Vielfältige Powerstangen
Er dürfte so ziemlich das fruchtigste Gemüse sein, das uns nach den Wintermonaten alle Jahre wieder spätestens ab April mit seinem spritzig-säuerlichen Geschmack den Frühling versüßsauert. Ja, richtig gelesen, nicht Obst, sondern Gemüse – genau das ist Rhabarber, botanisch gesehen. Und zwar eins aus der Familie der Knöterichgewächse. Ursprünglich stammt er aus Asien. In China war er schon im 3. Jahrtausend v. Chr. sehr geschätzt – als Arzneimittel. In Deutschland kennt und liebt man ihn hingegen erst seit der Mitte des 19. Jahrhunderts.
Sauer hat jetzt Saison
Nicht immer beglückt die saisonale Köstlichkeit unseren Gaumen hierzulande schon zum Frühlingsanfang im März. In der Regel wird ab April geerntet – und stets maximal bis zum Johannistag, also dem 24. Juni. Danach brauchen die Rhabarberpflanzen eine Pause, damit sie auch im nächsten Jahr wieder schmackhafte Ernte bringen. Zudem steigt ihr Oxalsäuregehalt im Laufe des Frühlings an, was ab ca.

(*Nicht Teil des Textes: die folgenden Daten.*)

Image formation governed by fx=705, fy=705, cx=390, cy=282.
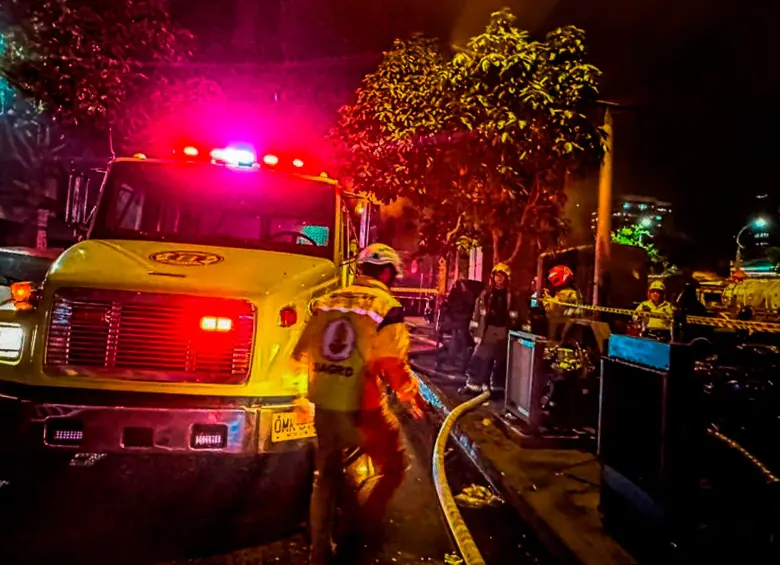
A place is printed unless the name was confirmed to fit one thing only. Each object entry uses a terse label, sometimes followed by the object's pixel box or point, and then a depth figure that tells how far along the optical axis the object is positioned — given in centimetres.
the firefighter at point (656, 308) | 973
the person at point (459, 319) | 1248
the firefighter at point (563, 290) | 1066
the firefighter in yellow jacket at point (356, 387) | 399
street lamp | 4038
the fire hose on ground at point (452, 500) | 441
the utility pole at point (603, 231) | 1155
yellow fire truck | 465
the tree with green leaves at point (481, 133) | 1023
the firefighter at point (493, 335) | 1014
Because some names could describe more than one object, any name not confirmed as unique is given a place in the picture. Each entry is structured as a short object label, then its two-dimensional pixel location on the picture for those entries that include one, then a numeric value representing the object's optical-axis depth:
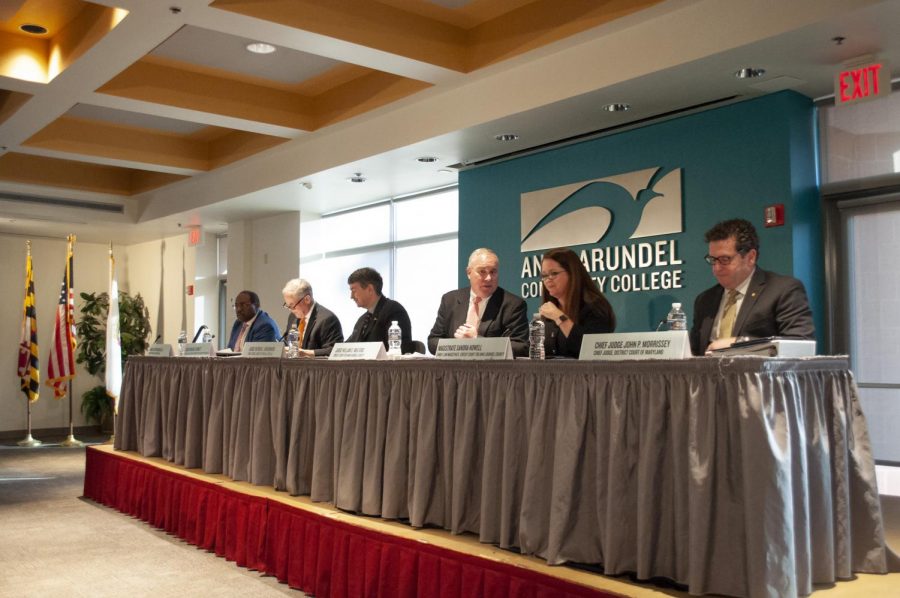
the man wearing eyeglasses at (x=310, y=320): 4.95
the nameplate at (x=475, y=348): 2.79
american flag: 9.56
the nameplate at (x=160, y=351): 5.24
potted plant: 10.70
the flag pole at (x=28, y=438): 9.58
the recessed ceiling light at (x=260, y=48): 5.65
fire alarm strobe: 4.75
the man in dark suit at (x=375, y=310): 4.39
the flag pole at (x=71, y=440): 9.41
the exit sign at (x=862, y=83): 4.21
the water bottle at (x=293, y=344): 4.15
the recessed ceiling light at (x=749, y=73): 4.46
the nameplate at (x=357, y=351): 3.31
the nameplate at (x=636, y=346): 2.33
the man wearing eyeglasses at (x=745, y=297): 2.94
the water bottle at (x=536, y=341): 2.81
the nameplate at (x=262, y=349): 3.98
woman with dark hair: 3.21
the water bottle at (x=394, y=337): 3.57
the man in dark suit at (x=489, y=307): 3.76
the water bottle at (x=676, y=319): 2.65
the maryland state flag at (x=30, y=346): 9.56
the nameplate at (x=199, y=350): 4.65
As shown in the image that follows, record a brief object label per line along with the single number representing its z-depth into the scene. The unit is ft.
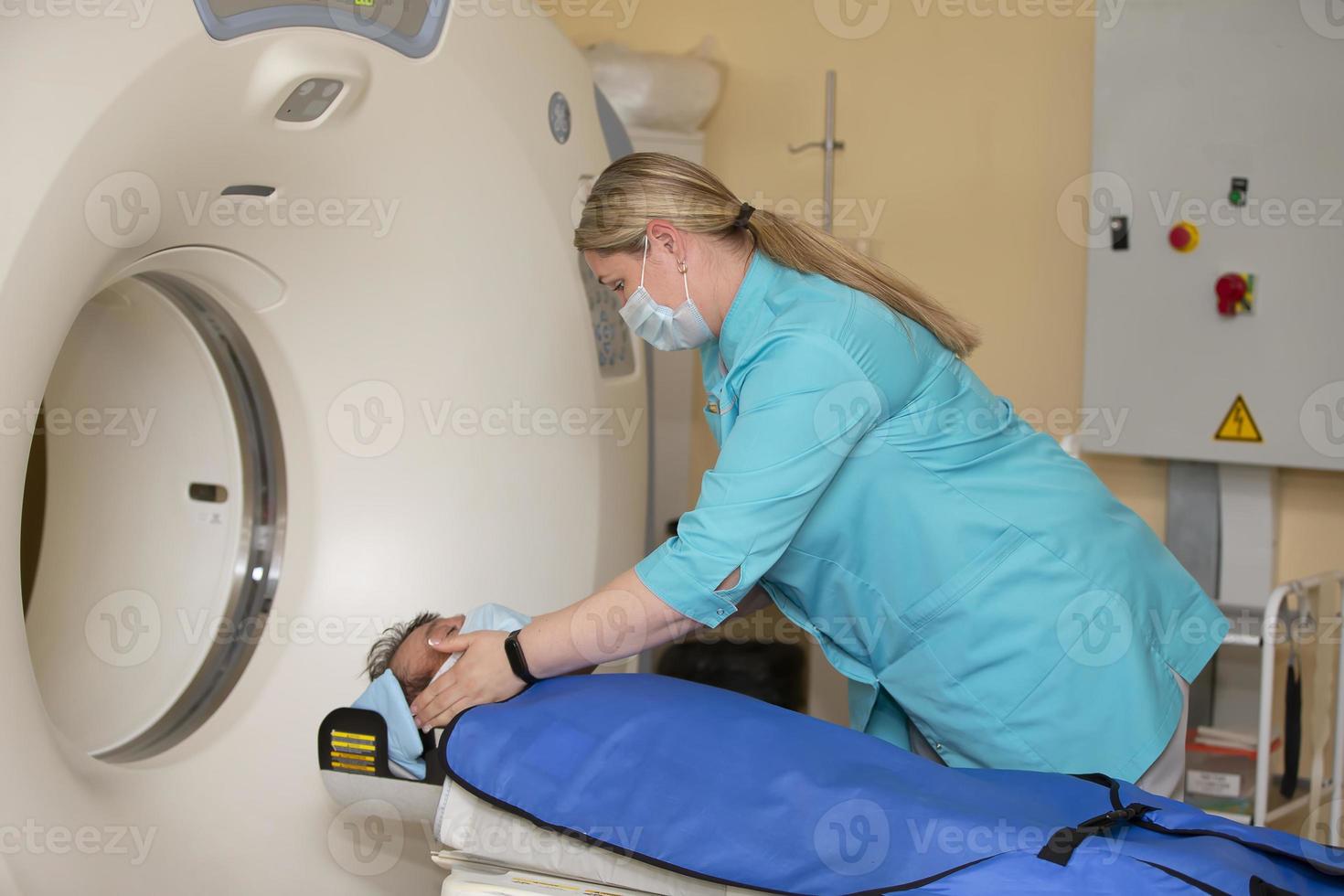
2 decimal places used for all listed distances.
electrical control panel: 8.03
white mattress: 3.79
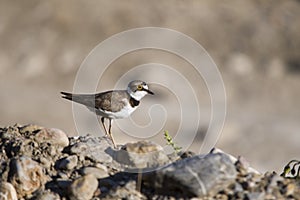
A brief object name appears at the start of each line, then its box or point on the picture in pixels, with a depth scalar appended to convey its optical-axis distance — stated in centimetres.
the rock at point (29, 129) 1087
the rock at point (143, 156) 977
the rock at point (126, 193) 897
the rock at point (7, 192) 908
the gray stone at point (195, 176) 868
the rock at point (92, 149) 1016
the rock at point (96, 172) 956
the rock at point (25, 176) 931
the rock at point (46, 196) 922
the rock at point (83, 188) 907
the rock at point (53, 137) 1048
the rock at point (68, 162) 985
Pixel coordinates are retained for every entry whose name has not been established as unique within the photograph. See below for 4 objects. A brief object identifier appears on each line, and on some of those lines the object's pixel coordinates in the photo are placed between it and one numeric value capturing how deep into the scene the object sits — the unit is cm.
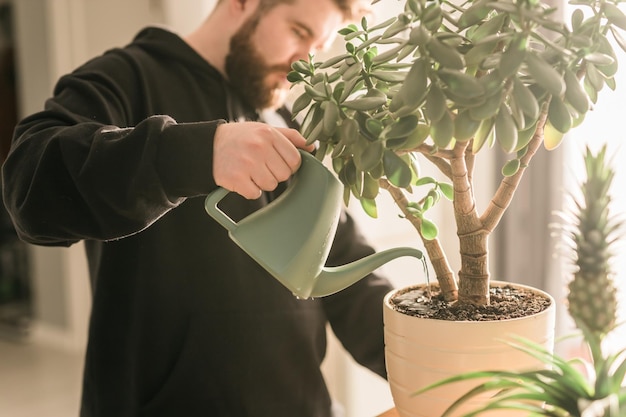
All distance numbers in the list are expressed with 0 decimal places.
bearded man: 97
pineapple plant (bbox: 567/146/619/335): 136
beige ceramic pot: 75
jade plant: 67
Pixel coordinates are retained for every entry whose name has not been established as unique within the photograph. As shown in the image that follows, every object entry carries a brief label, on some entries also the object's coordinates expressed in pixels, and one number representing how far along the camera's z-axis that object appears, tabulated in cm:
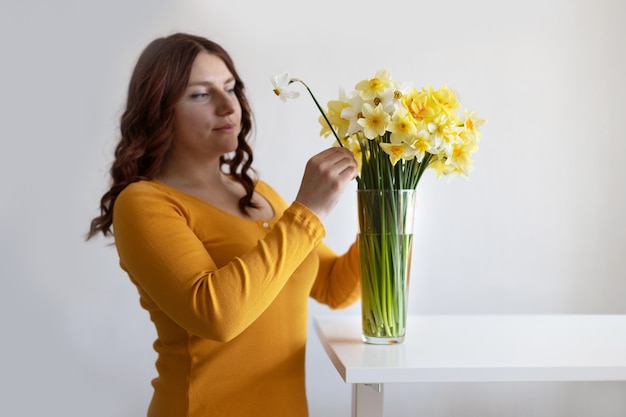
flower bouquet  123
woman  126
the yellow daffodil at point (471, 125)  128
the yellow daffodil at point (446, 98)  125
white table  114
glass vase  130
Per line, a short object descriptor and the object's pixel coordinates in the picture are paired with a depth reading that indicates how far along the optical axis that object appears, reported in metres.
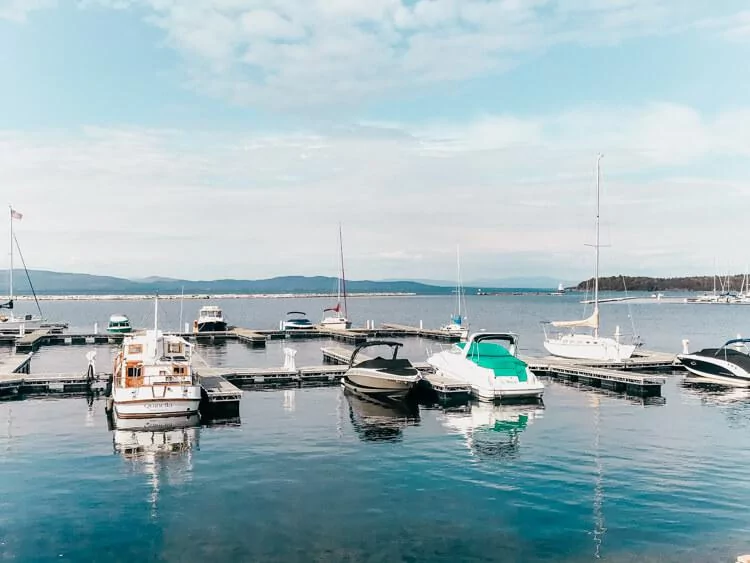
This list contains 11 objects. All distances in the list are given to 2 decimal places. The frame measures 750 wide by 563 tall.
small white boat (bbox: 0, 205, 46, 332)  86.88
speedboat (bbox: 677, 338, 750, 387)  40.09
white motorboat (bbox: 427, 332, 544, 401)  34.72
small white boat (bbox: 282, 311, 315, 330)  81.94
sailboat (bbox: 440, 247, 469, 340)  75.50
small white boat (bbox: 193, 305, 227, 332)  76.44
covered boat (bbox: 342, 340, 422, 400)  34.81
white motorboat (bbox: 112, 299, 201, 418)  29.00
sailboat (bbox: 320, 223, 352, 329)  82.59
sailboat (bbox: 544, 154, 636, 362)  48.28
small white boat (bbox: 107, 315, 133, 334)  75.12
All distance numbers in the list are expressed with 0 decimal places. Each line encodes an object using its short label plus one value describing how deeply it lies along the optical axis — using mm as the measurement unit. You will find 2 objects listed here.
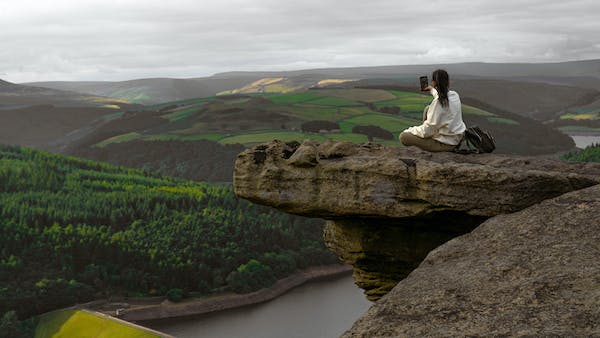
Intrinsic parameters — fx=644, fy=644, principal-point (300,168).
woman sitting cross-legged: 15625
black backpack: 15953
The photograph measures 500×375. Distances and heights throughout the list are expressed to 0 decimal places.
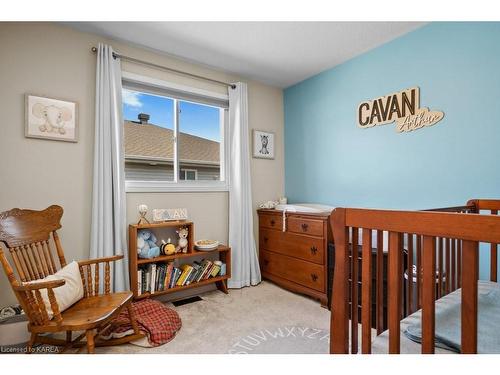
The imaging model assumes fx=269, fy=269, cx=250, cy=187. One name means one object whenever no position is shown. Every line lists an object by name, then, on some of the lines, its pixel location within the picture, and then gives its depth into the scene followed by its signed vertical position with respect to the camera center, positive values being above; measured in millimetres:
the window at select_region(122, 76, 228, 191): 2615 +502
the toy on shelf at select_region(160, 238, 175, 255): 2496 -598
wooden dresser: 2480 -684
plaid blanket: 1846 -1012
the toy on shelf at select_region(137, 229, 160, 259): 2387 -556
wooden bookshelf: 2316 -681
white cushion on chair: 1562 -637
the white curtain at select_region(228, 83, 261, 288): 2994 -118
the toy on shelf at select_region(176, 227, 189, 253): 2600 -547
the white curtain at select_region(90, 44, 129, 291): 2227 +113
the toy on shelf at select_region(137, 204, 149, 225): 2422 -255
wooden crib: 756 -276
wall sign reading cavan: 2277 +671
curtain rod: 2373 +1156
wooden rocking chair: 1431 -588
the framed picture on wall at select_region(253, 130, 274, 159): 3303 +509
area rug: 1758 -1083
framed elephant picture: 2039 +519
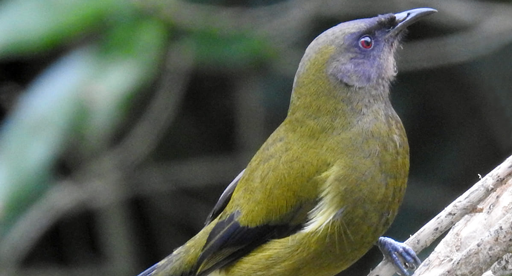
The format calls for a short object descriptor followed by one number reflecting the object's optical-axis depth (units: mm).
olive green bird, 6832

Mitte Juni dem guten Geschmack einfach nicht mehr so richtig zuträglich ist. Sauer macht zwar lustig, aber zu sauer ist dann eben doch alles andere. Oxalsäure findet sich übrigens auch in Sauerklee und Sauerampfer. In hohen Mengen kann sie giftig wirken und den Nieren zu schaffen machen. Sie ist es auch, die für das pelzige bis stumpfe Gefühl auf der Zunge sorgt, das man manchmal nach dem Verzehr von Rhabarber hat. Und für den Zahnschmelz ist sie ebenfalls nicht ohne. Darum direkt im Anschluss ans Rhabarberschlemmen die Zähne zu putzen, ist aber überhaupt keine gute Idee. Hier gilt, genau wie beispielsweise auch bei Zitrusfrüchten: Mindestens eine halbe, lieber eine ganze Stunde warten! In der Zeit neutralisiert der Speichel die Säure nämlich bereits wieder, und der Zahnschmelz wird nicht durch Säure UND Putzreibung doppelt strapaziert.
Powerstangen
Eine Möglichkeit, die natürliche Säure des beliebten Frühlingsboten in Schach zu halten, ist natürlich die Zugabe von Zucker. Es kommt aber auch auf die Stange an: So sind die grünen generell saurer als die roten, rohe saurer als gegarte, und ungeschälte saurer als geschälte. Werfen wir aber auch noch einen Blick auf all die richtig guten inneren Werte, die Rhabarber von Natur aus mit sich bringt. Das sind nämlich neben Vitamin C, Calcium und Eisen auch Kalium, Magnesium, Phosphor und der Ballaststoff Pektin. Letzterer ist förderlich für die Verdauung. Wer Rhabarber aus eigenem Anbau genießen möchte, muss sich nach dem Anpflanzen erst mal zwei Jahre gedulden. Denn so lange braucht die übersetzt "Fremdländische Pflanze", bis ihre schmackhaften Stiele unter den voluminösen (und ungenießbaren!) Blättern ausreichend lang und geschmacklich reif für die Ernte sind. Eingewickelt in ein feuchtes Tuch, halten die leckeren Stangen sich im Kühlschrank einige Tage. Am besten schmecken sie aber, natürlich, möglichst frisch.
Sauer trifft Süß und Herzhaft
Rhabarber-Rezepte gibt's viele. Grundsätzlich entfernt man vorm Genuss von der Stange das obere Blatt und untere Ende, schält ihre faserige, dünne Haut und schneidet sie dann in Stücke, die kurz in kochendem Wasser blanchiert werden. Sowohl das Schälen als auch das Garen reduzieren den Oxalsäuregehalt und machen das fruchtige Gemüse bekömmlicher. Anschließend kann man den Rhabarber mit mehr oder weniger Zucker plus – ganz nach Belieben – Gewürzen wie Vanille, Kakao oder Tonkabohne zu Kompott verarbeiten, Konfitüre daraus kochen, als Kuchenbelag verwenden, einen fruchtigen Salat daraus zaubern und so weiter. Dabei macht er sich nicht nur ganz hervorragend in Kombination mit Süßem! Auch zu Fisch und Fleisch passt sein spritziges Aroma ganz – buchstäblich – außergewöhnlich gut ... Probiert's mal aus und genießt die Rhabarber-Saison 2017 so lange es geht!